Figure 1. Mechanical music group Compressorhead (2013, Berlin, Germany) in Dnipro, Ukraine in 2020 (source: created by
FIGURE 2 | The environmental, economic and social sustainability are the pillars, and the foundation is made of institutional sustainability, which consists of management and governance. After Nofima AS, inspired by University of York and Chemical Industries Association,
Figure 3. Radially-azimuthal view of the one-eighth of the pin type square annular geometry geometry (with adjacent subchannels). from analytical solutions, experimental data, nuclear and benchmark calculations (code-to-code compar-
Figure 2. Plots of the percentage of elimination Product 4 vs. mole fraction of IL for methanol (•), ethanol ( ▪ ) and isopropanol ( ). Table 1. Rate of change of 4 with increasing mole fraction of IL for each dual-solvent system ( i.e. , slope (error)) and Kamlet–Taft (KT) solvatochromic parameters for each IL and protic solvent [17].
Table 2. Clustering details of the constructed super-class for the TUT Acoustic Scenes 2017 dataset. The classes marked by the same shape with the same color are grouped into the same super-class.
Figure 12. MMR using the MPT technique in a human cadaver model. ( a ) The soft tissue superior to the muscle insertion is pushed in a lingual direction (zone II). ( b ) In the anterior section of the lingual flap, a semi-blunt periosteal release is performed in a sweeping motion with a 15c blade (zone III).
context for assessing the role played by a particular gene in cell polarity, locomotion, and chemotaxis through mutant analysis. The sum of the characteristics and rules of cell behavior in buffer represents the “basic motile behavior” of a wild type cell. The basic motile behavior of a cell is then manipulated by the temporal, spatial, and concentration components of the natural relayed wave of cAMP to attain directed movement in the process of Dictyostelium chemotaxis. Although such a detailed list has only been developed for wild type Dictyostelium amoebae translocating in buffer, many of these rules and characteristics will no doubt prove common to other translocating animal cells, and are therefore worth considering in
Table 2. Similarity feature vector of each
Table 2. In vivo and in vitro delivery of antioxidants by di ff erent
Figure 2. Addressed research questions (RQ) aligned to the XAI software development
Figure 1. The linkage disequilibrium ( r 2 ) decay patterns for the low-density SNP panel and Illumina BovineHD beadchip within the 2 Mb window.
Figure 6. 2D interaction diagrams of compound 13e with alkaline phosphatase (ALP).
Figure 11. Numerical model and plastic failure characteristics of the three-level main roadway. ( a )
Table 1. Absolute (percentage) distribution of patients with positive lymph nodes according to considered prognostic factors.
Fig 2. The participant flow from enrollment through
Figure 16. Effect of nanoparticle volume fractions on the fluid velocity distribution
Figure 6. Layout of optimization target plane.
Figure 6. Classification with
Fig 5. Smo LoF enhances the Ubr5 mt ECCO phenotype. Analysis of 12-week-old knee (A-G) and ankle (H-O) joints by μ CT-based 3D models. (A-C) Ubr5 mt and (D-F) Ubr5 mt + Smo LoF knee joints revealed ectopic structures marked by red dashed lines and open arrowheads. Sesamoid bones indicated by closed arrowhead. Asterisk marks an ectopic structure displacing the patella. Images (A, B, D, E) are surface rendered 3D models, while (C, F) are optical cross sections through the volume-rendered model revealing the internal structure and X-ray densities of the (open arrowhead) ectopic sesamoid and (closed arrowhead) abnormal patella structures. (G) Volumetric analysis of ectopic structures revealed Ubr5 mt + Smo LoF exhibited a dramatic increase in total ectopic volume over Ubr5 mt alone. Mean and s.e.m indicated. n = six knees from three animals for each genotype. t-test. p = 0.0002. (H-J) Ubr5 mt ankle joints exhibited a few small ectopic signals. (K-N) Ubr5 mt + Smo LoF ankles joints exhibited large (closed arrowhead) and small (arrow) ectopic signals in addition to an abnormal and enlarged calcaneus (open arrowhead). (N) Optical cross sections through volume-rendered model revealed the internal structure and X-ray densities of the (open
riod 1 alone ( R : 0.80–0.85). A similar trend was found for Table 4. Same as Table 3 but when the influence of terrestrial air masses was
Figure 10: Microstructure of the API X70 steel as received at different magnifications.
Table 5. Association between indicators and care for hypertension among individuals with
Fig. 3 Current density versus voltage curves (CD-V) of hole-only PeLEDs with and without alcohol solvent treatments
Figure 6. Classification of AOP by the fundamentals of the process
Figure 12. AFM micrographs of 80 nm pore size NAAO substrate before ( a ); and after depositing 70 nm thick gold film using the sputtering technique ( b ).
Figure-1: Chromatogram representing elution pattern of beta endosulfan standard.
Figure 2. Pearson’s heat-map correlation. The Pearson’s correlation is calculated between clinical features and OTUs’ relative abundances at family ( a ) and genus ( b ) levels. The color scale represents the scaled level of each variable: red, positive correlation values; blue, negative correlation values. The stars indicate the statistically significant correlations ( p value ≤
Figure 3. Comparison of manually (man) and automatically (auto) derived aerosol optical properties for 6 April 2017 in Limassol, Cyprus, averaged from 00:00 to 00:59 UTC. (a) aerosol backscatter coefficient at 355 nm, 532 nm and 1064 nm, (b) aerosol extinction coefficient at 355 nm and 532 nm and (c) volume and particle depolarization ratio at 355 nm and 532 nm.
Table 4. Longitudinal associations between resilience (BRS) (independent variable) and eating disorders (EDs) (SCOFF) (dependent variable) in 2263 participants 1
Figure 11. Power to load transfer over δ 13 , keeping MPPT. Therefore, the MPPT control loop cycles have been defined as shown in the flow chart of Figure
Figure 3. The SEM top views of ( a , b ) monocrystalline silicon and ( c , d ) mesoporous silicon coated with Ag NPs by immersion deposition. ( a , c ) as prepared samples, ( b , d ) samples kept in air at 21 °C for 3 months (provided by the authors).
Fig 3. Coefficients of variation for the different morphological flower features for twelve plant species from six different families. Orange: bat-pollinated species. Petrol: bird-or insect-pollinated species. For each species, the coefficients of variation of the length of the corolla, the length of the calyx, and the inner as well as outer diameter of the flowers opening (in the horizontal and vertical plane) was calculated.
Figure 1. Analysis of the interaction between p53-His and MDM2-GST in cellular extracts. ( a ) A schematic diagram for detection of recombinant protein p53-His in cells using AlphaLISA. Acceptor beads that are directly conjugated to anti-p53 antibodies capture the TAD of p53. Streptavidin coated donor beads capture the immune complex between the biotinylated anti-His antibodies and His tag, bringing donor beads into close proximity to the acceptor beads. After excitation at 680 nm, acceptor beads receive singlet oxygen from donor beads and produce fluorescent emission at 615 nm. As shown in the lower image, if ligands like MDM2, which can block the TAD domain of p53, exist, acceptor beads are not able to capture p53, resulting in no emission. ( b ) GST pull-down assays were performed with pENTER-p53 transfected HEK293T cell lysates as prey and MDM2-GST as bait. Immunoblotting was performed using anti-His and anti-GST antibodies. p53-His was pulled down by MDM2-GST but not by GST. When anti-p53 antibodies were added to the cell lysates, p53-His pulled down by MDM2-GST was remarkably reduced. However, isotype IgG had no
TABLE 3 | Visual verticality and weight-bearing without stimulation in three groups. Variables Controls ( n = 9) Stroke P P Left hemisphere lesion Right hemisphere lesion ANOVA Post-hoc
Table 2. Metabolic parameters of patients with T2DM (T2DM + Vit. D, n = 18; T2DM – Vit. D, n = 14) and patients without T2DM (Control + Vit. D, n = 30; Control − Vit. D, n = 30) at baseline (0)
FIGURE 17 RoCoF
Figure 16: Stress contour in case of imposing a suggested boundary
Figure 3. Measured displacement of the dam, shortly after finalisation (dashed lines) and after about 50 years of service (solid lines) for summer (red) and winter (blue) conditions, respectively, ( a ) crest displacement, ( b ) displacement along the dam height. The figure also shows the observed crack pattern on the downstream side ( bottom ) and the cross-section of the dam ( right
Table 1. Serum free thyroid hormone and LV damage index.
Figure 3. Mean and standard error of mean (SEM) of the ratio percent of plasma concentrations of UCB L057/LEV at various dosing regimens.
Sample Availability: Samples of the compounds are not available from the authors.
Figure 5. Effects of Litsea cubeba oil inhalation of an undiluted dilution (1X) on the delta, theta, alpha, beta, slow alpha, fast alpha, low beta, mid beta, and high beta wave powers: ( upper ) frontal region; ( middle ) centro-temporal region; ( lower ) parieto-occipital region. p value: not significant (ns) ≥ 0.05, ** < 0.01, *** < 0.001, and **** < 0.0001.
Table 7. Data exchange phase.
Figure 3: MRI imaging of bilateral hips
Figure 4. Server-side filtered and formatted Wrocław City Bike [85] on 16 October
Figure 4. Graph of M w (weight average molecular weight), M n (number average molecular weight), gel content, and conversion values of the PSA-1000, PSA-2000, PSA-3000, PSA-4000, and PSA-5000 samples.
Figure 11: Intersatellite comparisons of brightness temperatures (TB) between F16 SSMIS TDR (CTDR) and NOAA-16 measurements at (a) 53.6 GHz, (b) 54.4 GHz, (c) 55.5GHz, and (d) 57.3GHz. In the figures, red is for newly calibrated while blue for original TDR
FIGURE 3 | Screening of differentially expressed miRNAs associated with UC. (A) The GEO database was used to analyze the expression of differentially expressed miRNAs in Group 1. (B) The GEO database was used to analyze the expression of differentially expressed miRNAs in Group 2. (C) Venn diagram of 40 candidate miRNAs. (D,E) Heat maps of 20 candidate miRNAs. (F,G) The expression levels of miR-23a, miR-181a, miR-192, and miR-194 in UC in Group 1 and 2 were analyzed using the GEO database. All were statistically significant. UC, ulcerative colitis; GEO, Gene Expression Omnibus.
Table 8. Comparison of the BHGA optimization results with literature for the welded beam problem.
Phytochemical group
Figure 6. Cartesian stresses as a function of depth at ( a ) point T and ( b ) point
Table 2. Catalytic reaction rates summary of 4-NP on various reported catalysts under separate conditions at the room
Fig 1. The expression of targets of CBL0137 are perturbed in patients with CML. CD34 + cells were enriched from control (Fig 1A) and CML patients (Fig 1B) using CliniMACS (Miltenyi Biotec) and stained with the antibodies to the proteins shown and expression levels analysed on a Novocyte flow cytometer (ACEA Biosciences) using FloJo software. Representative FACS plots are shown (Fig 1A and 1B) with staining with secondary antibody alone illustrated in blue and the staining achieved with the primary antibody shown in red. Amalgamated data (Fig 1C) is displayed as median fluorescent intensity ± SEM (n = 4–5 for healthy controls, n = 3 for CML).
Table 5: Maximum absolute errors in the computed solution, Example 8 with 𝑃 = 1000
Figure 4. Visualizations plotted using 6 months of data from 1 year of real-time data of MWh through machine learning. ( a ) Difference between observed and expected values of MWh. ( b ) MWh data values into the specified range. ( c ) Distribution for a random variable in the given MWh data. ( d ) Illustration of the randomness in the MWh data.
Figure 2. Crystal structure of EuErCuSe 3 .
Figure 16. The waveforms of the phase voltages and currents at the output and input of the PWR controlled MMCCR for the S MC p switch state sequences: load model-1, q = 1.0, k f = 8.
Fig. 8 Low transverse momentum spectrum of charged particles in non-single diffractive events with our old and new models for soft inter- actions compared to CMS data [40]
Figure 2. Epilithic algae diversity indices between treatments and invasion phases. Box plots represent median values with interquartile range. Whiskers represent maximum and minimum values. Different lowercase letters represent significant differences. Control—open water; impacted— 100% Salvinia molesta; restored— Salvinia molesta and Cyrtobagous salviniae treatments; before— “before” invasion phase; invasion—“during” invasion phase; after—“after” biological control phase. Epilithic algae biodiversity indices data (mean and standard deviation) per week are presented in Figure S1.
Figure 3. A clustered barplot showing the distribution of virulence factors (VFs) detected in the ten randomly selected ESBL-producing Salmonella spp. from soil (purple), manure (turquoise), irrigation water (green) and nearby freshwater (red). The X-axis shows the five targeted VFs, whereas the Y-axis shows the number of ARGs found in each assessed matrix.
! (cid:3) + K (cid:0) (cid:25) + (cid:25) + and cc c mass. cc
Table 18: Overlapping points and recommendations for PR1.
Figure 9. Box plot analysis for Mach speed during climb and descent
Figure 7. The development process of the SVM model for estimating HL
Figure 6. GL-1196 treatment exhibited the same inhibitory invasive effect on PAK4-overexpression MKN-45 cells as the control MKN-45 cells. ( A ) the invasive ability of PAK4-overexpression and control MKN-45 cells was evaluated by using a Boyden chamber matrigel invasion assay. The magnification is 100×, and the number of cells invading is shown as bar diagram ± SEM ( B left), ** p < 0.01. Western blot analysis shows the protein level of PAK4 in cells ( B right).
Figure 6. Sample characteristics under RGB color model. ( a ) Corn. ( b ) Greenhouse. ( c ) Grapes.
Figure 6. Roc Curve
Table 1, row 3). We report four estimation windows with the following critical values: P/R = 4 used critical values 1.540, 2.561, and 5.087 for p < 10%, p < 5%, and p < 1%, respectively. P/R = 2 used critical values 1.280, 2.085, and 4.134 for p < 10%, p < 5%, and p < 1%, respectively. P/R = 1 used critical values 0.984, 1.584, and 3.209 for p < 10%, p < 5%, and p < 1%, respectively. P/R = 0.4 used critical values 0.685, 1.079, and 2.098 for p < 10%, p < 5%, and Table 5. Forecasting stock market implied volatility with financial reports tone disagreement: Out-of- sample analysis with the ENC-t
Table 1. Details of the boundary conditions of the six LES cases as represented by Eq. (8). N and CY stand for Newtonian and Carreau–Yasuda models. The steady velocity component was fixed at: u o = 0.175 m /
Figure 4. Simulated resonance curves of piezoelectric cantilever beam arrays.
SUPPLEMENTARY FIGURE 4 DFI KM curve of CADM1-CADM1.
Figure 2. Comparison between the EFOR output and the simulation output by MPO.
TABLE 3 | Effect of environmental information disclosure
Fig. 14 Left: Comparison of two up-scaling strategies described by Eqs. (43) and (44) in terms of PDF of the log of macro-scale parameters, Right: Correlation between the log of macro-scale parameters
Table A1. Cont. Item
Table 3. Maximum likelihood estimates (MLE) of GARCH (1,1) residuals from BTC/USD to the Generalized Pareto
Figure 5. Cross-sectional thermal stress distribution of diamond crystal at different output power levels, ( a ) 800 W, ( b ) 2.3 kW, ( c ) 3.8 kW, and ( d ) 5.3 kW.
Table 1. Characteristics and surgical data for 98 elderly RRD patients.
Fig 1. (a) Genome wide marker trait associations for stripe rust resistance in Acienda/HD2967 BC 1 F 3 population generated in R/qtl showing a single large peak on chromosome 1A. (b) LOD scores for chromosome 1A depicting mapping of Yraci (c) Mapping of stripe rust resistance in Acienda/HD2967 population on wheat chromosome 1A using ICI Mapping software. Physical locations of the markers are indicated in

_ _ _ _ _

WHAT YOU HAVE TO DO. Please, from the entries above, set down exactly the lines from the one containing "Figure 11. Power" through the one containing "Fig 3. Coefficients", and only those.

FINISHED EXERCISE.
Figure 11. Power to load transfer over δ 13 , keeping MPPT. Therefore, the MPPT control loop cycles have been defined as shown in the flow chart of Figure
Figure 3. The SEM top views of ( a , b ) monocrystalline silicon and ( c , d ) mesoporous silicon coated with Ag NPs by immersion deposition. ( a , c ) as prepared samples, ( b , d ) samples kept in air at 21 °C for 3 months (provided by the authors).
Fig 3. Coefficients of variation for the different morphological flower features for twelve plant species from six different families. Orange: bat-pollinated species. Petrol: bird-or insect-pollinated species. For each species, the coefficients of variation of the length of the corolla, the length of the calyx, and the inner as well as outer diameter of the flowers opening (in the horizontal and vertical plane) was calculated.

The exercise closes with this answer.